_DOCUMENT EXCERPT:_
25 Jan 1997 21:59:35 -0500

Related articles |
---|

[3 earlier articles] |

Re: Recursive descent and left recursion dlmoore@ix.netcom.com (David L Moore) (1997-01-16) |

Re: Recursive descent and left recursion cfc@world.std.com (1997-01-16) |

Re: Recursive descent and left recursion fjh@murlibobo.cs.mu.OZ.AU (1997-01-16) |

Re: Recursive descent and left recursion cfc@world.std.com (1997-01-17) |

Re: Recursive descent and left recursion will@ccs.neu.edu (William D Clinger) (1997-01-17) |

Re: Recursive descent and left recursion cfc@world.std.com (Chris F Clark) (1997-01-21) |

Re: Recursive descent and left recursion schoebel@eicheinformatik.uni-stuttgart.de (1997-01-25) |

From: | schoebel@eicheinformatik.uni-stuttgart.de (Thomas Schoebel-Theuer) |

Newsgroups: | comp.compilers |

Date: | 25 Jan 1997 21:59:35 -0500 |

Organization: | Informatik, Uni Stuttgart, Germany |

References: | 97-01-099 97-01-119 |

Keywords: | parse |

mfinney@lynchburg.net wrote:

|> However, I have been using recursive descent with left recursive

|> grammers for more than a decade. All it takes is the trivially

|> obvious check to allow the left recursion. Take, for example...

|>

|> (1) <exp> := <exp> + <term>

|> (2) <exp> := <term>

|>

|> when expanding (1), at the first term I simply check to see if the

|> current token in the input stream is the same as the last time that

|> the rewriting rule was expanded. If it is, then the parse has not

|> advanced and you have the infinite loop situation. I simply fail the

|> expansion and select an alternate rewriting rule for expansion.

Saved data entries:
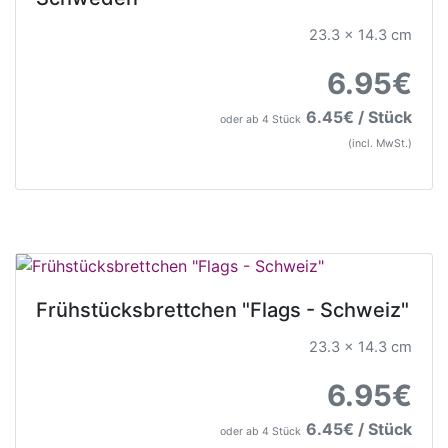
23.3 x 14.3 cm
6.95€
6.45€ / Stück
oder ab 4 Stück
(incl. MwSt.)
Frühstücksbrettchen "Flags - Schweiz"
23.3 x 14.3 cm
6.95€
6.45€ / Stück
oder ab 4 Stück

_EXERCISE TASKS:_
[A] List each distinct email address that appears in the related-articles list of the newsgroup post on recursive descent and left recursion.
[B] In the newsgroup post on recursive descent and left recursion, what does the quoted writer check when expanding rule (1)?

_OUTPUTS FOR THE TASKS:_
[A]
dlmoore@ix.netcom.com
cfc@world.std.com
fjh@murlibobo.cs.mu.OZ.AU
will@ccs.neu.edu
schoebel@eicheinformatik.uni-stuttgart.de

[B] The writer checks whether the current token in the input stream is the same as the last time the rewriting rule was expanded.